# Donkey Behavior: Aggression or Affection?



## Emily123

My friend has a gelding, and whenever I go into his pen and crouch down, he has a habit of coming up to me and pushing against me with his head, slowly at first then sometimes with more force, to the point where I usually have to move aside or stand up. What is he trying to communicate to me when he's doing this? I'm not sure how to interpret the behavior, or whether I should worry about him acting aggressively otherwise. Any advice or insight into the situation, and how to correct the problem, would be appreciated. ^^

(On an unrelated note, I just joined the forums, and I'm still getting acquainted with the place. Nice to meet you all!)


----------



## Celeste

I haven't handled a lot of donkeys, but I would never crouch down around any animal that had the tendency to push on me. It seems very dangerous. 

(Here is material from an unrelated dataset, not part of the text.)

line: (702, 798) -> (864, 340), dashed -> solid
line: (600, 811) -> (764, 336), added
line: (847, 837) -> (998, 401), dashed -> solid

It may be starting as affection, but it sounds like he is also trying to dominate over you. I would always stand up and I would carry a whip so that if tried to knock me down I could correct him.


----------



## mmshiro

I also have very little experience, but all the affectionate donkeys and mules I came across like to be hugged and cuddled (i.e. play a rather passive role). I would not consider pushing with the intend of moving you from your spot a sign of affection.

FWIW


----------



## Folly

I'm no expert with donkeys, but it definitely seems like dominance. I volunteer at a youth ranch, and two wonderful horses were donated recently with one condition... that they also must take the mini donkey, who is verrrrry bonded to one of the mares. When I'm trying to work with that mare along with one of the kids, I'm constantly having to put myself between the child and the little donkey who keeps head-butting me. I'd definitely use a crop with him... but because the kids are from trauma situations, we can't get at all physical with the horses in front of them because they don't understand the differences and we don't have time to fully explain (the big horses are worked in advance and are very well behaved... this naughty little guy hasn't gotten the message yet). It's actually kind of adorable, and he never ramps it up, but it's not a good behavior and I'll be glad when someone has time to break him of it (they will...).


----------



## phantomhorse13

Why are you going into the pen and crouching down?


----------



## Folly

And by the way - welcome to the forum! Nice to meet you


----------